In 2004, during the ALCS, the Red Sox were trailing 3-0 behind the New York Yankees. Things looked pretty bleak, as no team had ever come back to win the next four games in a best of seven game series in major league baseball history. That is until the Sox.

The Sox won their next eight games; recovered from the 3-0 deficit to the Yankees, swept the Cardinals, and won their first World Series after having waited 86 years. Only this time they didn’t have to wait that long.

Credit should be given to where it is due. The Rockies put up a good fight, except for game one of the series (see Beckett). In game four in the bottom of the eighth inning, Garrett Atkins belted a two-run homer to left, making it a 4-3 game. Atkins’ homer was off Hideki Okajima who struggled against the Rockies, giving up three runs in his 3.2 innings over three games.

In game three the Rockies also tried coming back. The game was 6-0, up until the bottom of the sixth inning when the Rockies scored two runs, and then three more in the bottom of the seventh to make it a 6-5 game. But the Sox responded with three runs in the top of the eighth inning and one in the top of the ninth. 10-5 Sox.
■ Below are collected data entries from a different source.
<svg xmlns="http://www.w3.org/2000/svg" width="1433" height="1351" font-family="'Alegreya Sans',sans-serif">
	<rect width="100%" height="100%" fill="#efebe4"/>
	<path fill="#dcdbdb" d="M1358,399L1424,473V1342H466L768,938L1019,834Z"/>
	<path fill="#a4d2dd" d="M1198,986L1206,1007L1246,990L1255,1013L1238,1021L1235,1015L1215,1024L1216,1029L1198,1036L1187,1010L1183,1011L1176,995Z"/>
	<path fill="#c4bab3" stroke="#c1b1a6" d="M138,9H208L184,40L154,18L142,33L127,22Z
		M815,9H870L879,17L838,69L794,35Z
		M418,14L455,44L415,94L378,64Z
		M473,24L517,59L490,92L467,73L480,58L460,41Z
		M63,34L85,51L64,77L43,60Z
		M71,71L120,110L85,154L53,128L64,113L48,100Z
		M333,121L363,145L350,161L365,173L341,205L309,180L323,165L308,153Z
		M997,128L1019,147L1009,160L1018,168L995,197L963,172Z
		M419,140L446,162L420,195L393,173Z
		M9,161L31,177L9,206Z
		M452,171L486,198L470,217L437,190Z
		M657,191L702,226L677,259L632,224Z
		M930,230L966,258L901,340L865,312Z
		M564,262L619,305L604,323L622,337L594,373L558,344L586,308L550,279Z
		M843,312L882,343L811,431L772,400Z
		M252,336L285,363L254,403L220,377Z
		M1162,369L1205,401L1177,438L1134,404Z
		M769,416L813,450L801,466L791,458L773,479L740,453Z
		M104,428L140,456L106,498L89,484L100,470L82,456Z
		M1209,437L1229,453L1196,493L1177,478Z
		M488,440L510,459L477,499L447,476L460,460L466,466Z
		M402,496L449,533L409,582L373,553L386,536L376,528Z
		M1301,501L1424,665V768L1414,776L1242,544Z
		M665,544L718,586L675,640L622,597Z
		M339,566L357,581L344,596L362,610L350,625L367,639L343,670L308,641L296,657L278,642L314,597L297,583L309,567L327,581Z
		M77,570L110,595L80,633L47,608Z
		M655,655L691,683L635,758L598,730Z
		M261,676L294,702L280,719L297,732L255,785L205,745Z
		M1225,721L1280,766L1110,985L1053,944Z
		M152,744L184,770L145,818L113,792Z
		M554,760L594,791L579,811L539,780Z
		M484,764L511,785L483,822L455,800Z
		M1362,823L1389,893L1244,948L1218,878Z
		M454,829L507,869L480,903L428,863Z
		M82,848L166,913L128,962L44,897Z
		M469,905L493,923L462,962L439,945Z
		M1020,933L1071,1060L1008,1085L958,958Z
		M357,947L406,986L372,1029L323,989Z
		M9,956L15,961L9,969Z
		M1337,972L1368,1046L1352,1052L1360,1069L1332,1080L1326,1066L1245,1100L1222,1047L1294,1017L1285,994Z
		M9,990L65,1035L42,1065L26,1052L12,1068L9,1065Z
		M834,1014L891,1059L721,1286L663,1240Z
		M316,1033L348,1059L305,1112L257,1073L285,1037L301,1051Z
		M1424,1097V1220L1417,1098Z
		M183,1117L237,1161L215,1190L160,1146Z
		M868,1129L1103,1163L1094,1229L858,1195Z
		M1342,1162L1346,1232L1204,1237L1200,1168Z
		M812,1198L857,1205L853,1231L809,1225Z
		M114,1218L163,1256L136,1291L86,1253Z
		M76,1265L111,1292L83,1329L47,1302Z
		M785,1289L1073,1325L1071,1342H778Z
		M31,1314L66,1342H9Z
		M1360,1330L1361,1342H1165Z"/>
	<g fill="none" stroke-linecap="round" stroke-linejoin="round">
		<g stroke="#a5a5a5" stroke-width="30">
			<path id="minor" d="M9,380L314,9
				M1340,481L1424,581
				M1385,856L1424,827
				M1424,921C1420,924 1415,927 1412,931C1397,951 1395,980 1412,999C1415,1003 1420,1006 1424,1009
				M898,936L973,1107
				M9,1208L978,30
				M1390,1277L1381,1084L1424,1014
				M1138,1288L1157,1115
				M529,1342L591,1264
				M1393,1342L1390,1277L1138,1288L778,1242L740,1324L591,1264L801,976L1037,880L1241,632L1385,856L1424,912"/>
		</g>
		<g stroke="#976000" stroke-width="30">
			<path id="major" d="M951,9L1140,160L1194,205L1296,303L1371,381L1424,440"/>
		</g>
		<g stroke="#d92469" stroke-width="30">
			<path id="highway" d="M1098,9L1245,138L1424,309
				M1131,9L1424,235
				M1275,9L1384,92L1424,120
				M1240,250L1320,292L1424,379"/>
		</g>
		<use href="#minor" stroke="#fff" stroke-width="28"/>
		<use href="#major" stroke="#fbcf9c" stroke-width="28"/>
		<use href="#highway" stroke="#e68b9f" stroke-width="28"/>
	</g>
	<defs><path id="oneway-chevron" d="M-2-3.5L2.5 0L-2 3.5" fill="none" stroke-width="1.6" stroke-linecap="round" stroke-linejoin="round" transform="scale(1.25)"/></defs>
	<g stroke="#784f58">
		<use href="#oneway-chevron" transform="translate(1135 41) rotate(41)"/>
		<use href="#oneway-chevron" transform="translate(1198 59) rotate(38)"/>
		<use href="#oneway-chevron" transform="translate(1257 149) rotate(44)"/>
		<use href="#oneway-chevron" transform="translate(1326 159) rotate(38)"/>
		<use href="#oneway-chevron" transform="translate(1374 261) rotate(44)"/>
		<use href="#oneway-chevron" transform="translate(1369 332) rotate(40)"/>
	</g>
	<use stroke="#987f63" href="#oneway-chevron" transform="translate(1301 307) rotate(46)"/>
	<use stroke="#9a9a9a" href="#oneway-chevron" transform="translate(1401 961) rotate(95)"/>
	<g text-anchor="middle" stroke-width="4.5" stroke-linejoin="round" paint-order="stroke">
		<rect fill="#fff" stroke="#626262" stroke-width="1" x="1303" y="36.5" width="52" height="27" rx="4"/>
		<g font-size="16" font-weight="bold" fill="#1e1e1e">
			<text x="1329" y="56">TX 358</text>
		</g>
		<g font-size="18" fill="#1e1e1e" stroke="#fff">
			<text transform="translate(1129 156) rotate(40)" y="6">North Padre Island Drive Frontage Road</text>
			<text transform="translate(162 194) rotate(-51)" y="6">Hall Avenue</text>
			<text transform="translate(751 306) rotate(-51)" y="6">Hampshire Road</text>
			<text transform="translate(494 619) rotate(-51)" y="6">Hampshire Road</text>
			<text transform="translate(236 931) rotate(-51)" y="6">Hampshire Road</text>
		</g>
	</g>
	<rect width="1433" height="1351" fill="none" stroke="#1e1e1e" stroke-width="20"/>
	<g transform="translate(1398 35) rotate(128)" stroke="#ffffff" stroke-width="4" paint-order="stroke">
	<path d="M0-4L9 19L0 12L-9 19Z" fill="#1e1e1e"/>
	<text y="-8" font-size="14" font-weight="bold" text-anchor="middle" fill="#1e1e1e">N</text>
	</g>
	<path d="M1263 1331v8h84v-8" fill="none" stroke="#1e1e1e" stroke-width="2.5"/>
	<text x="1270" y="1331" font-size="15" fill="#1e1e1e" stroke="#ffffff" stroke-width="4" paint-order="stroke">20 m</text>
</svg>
But the Sox had the pitching, the hitting, the experience and arguably the momentum. Josh Beckett made 35 strikeouts and only two walks this postseason in four games. That’s an average of 8.75 strikeouts and 0.5 walks in one game. His 2007 postseason ERA, 0.174 in 30.00 innings pitched.

Not to mention that eight of the guys who were on the 2004 world championship team were on this 2007 world championship team, including Big Papi, Manny Ramirez, Varitek, and Curt Schilling (with his bloody sock).

Coming back from a 3-0 deficit has only been done by one team in the postseason, the 2004 Red Sox. But it has never been done in the World Series. Of the 22 teams that have found themselves 3-0 in the World Series, 19 of them went on to be swept, and the rest lost in five games.

Not only that, but the Rockies put the series in the hands of Aaron Cook, who hadn’t made a start since Aug. 10 because of an oblique injury. You want to talk about the eight-day momentum diffusing delay for the Rockies between the NLCS and the World Series, talk about a more than two-month delay for your starting pitcher.

After the game, when asked about how he felt about the series, Clint Hurdle responded by telling reporters that a lot of things had been checked off the list in regards to season goals and accomplishments. And as the fans always say, “there’s always next season.”